Over her career, Prof. Thilander wrote more than 200 original articles, several of which earned her prestigious awards. “Research is, for me, like doing a big jigsaw puzzle, where each new result is a new piece that fits into what I already added,” Prof. Thilander said in a 2011 interview with Akademiliv (akademiliv.se), the online magazine for the Sahlgrenska Academy at the University of Gothenburg. “I have always been curious about what the next piece of the puzzle may look like, and curiosity is still the force that drives me.”

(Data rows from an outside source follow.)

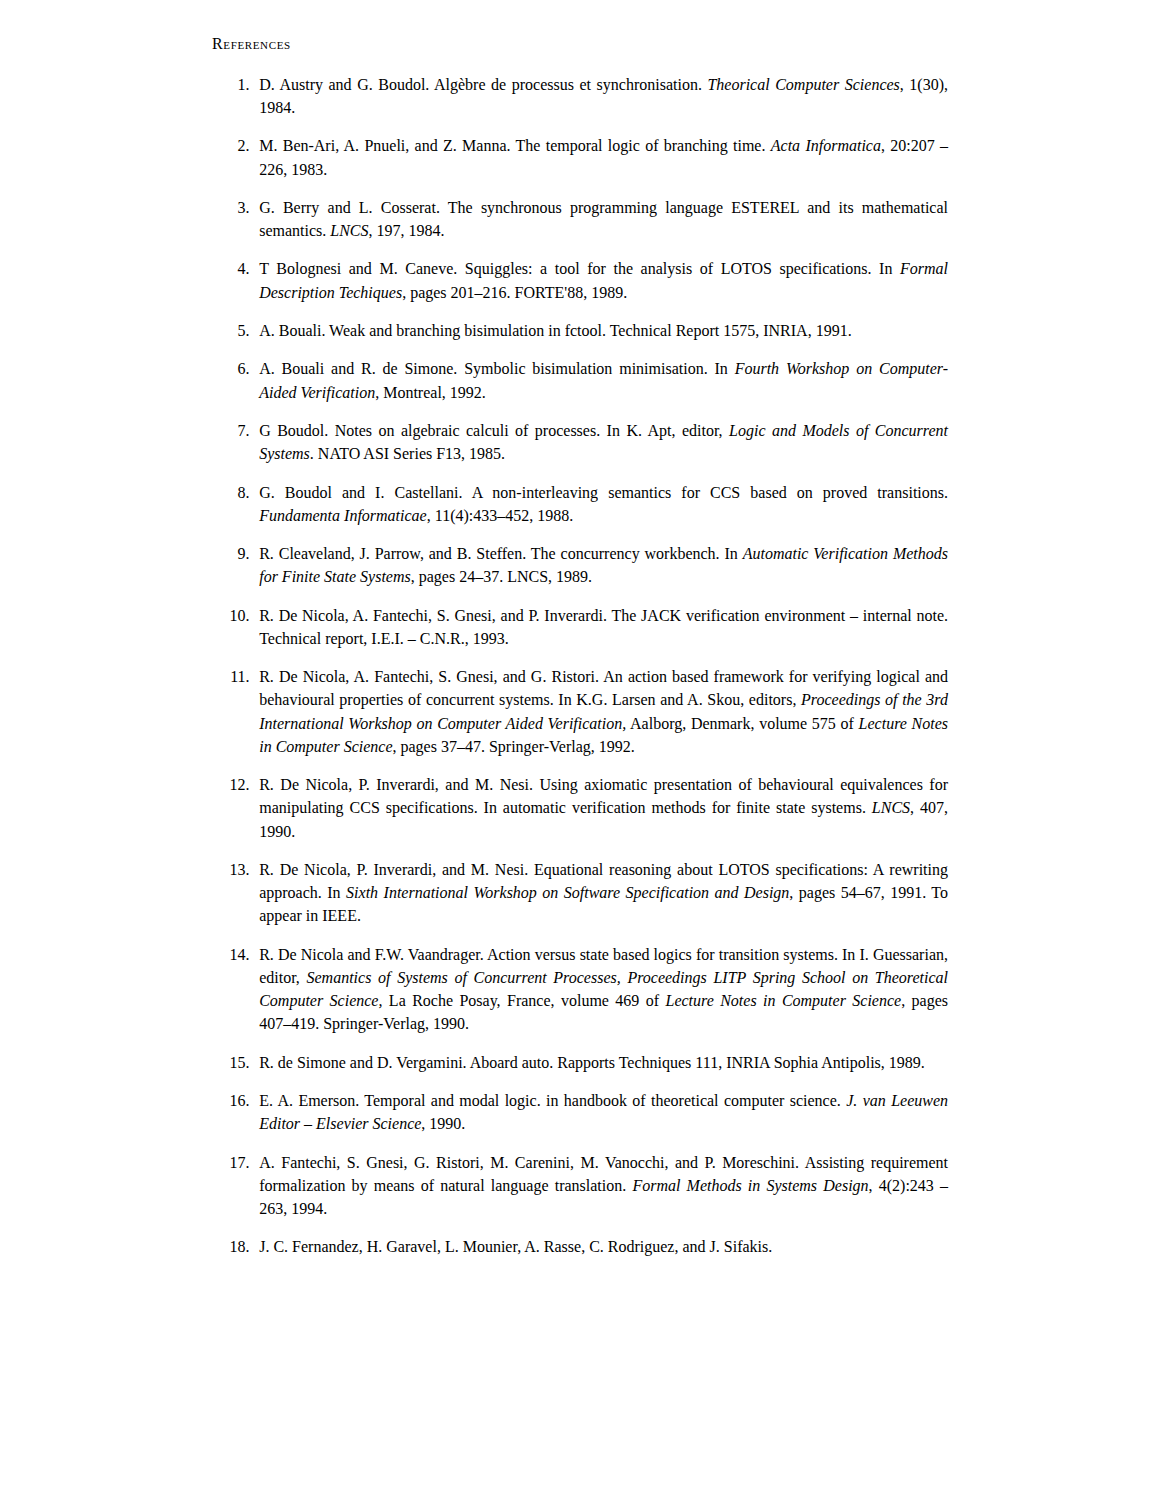References
D. Austry and G. Boudol. Algèbre de processus et synchronisation. Theorical Computer Sciences, 1(30), 1984.
M. Ben-Ari, A. Pnueli, and Z. Manna. The temporal logic of branching time. Acta Informatica, 20:207 – 226, 1983.
G. Berry and L. Cosserat. The synchronous programming language ESTEREL and its mathematical semantics. LNCS, 197, 1984.
T Bolognesi and M. Caneve. Squiggles: a tool for the analysis of LOTOS specifications. In Formal Description Techiques, pages 201–216. FORTE'88, 1989.
A. Bouali. Weak and branching bisimulation in fctool. Technical Report 1575, INRIA, 1991.
A. Bouali and R. de Simone. Symbolic bisimulation minimisation. In Fourth Workshop on Computer-Aided Verification, Montreal, 1992.
G Boudol. Notes on algebraic calculi of processes. In K. Apt, editor, Logic and Models of Concurrent Systems. NATO ASI Series F13, 1985.
G. Boudol and I. Castellani. A non-interleaving semantics for CCS based on proved transitions. Fundamenta Informaticae, 11(4):433–452, 1988.
R. Cleaveland, J. Parrow, and B. Steffen. The concurrency workbench. In Automatic Verification Methods for Finite State Systems, pages 24–37. LNCS, 1989.
R. De Nicola, A. Fantechi, S. Gnesi, and P. Inverardi. The JACK verification environment – internal note. Technical report, I.E.I. – C.N.R., 1993.
R. De Nicola, A. Fantechi, S. Gnesi, and G. Ristori. An action based framework for verifying logical and behavioural properties of concurrent systems. In K.G. Larsen and A. Skou, editors, Proceedings of the 3rd International Workshop on Computer Aided Verification, Aalborg, Denmark, volume 575 of Lecture Notes in Computer Science, pages 37–47. Springer-Verlag, 1992.
R. De Nicola, P. Inverardi, and M. Nesi. Using axiomatic presentation of behavioural equivalences for manipulating CCS specifications. In automatic verification methods for finite state systems. LNCS, 407, 1990.
R. De Nicola, P. Inverardi, and M. Nesi. Equational reasoning about LOTOS specifications: A rewriting approach. In Sixth International Workshop on Software Specification and Design, pages 54–67, 1991. To appear in IEEE.
R. De Nicola and F.W. Vaandrager. Action versus state based logics for transition systems. In I. Guessarian, editor, Semantics of Systems of Concurrent Processes, Proceedings LITP Spring School on Theoretical Computer Science, La Roche Posay, France, volume 469 of Lecture Notes in Computer Science, pages 407–419. Springer-Verlag, 1990.
R. de Simone and D. Vergamini. Aboard auto. Rapports Techniques 111, INRIA Sophia Antipolis, 1989.
E. A. Emerson. Temporal and modal logic. in handbook of theoretical computer science. J. van Leeuwen Editor – Elsevier Science, 1990.
A. Fantechi, S. Gnesi, G. Ristori, M. Carenini, M. Vanocchi, and P. Moreschini. Assisting requirement formalization by means of natural language translation. Formal Methods in Systems Design, 4(2):243 – 263, 1994.
J. C. Fernandez, H. Garavel, L. Mounier, A. Rasse, C. Rodriguez, and J. Sifakis.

In addition to the recognition for her research, Prof. Thilander was the first female professor in the field of odontology at the University of Gothenburg and in all of Sweden. She was equally active as a volunteer leader in many professional associations and served as the first female president of the European Orthodontic Society. During her time at the University of Gothenburg, she supervised 19 doctoral students, eight of whom became professors.
“I was impressed by her active mind, her fantastic memory of all of her projects and results, even the details, and the fact that she was up-to-date with the orthodontic literature,” said Prof. Maria Ransjö, professor and chair of the Department of Orthodontics of the Sahlgrenska Academy at the University of Gothenburg, noting Prof. Thilander still spent one to two days a week at the university and had recently attended the 92nd Congress of the European Orthodontic Society in June. “She was still curious and interested in solving the puzzle. Most of the time, she was working on research projects and her book, but she also booked meetings with me, and we discussed research and the field of orthodontics. It was inspiring since I share the strong opinion of Prof. Thilander that biological mechanisms are an important base for our clinical work in orthodontics. I will miss her very much.”

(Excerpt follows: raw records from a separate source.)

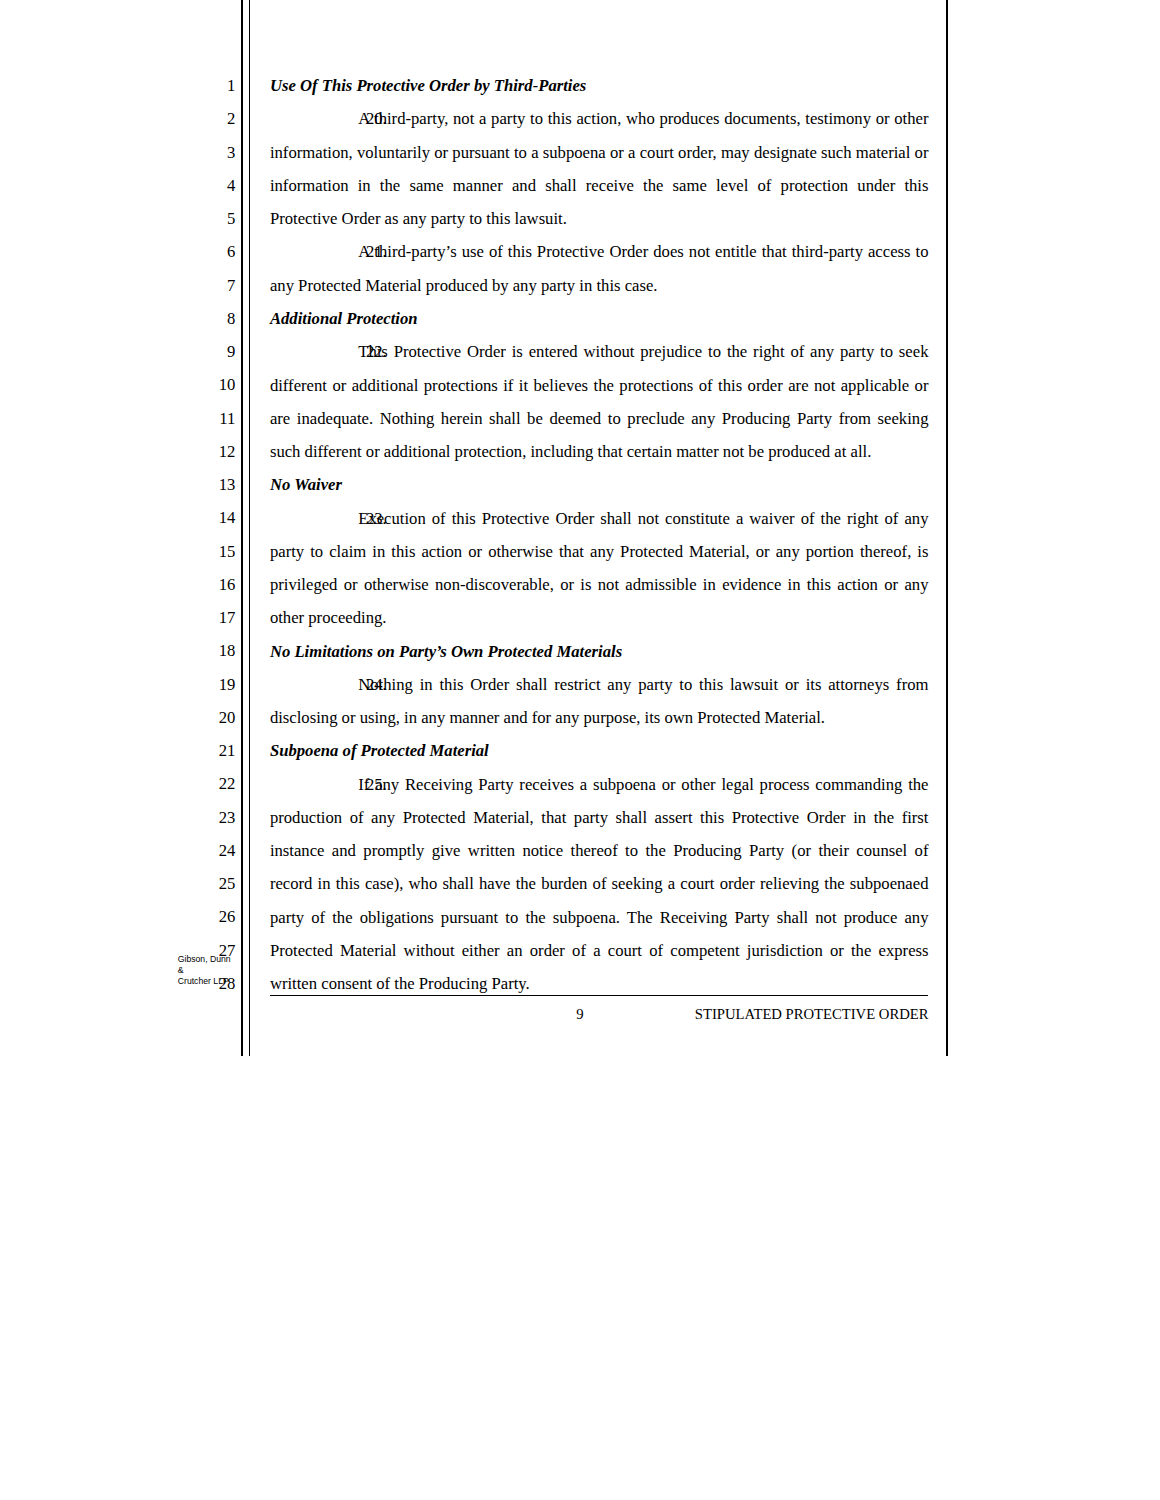1
2
3
4
5
6
7
8
9
10
11
12
13
14
15
16
17
18
19
20
21
22
23
24
25
26
27
28
Use Of This Protective Order by Third-Parties
20. A third-party, not a party to this action, who produces documents, testimony or other information, voluntarily or pursuant to a subpoena or a court order, may designate such material or information in the same manner and shall receive the same level of protection under this Protective Order as any party to this lawsuit.
21. A third-party’s use of this Protective Order does not entitle that third-party access to any Protected Material produced by any party in this case.
Additional Protection
22. This Protective Order is entered without prejudice to the right of any party to seek different or additional protections if it believes the protections of this order are not applicable or are inadequate. Nothing herein shall be deemed to preclude any Producing Party from seeking such different or additional protection, including that certain matter not be produced at all.
No Waiver
23. Execution of this Protective Order shall not constitute a waiver of the right of any party to claim in this action or otherwise that any Protected Material, or any portion thereof, is privileged or otherwise non-discoverable, or is not admissible in evidence in this action or any other proceeding.
No Limitations on Party’s Own Protected Materials
24. Nothing in this Order shall restrict any party to this lawsuit or its attorneys from disclosing or using, in any manner and for any purpose, its own Protected Material.
Subpoena of Protected Material
25. If any Receiving Party receives a subpoena or other legal process commanding the production of any Protected Material, that party shall assert this Protective Order in the first instance and promptly give written notice thereof to the Producing Party (or their counsel of record in this case), who shall have the burden of seeking a court order relieving the subpoenaed party of the obligations pursuant to the subpoena. The Receiving Party shall not produce any Protected Material without either an order of a court of competent jurisdiction or the express written consent of the Producing Party.
Gibson, Dunn &
Crutcher LLP
9
STIPULATED PROTECTIVE ORDER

In addition to her own doctorate, three universities awarded Prof. Thilander honorary doctorate degrees. In 2011, the Karolinska Institutet in Stockholm, Sweden, appointed Prof. Thilander as a jubilee doctor on the 50th anniversary of completing her PhD.
At the time of this recognition, Elin Lindström Claessen, editor of Akademiliv, interviewed Prof. Thilander, who reflected on the past 50 years.
“It’s easy to come over all nostalgic and wonder what I’d do differently if I had those 50 years again,” Prof. Thilander said in the resulting Akademiliv article. “Actually, I wouldn’t change a thing. I’d just carry on doing what I’ve always done, looking for bits of the puzzle.”
Prof. Thilander was preceded in death by her husband, Holger Thilander, and her children, Gisela Thilander and Mats Thilander.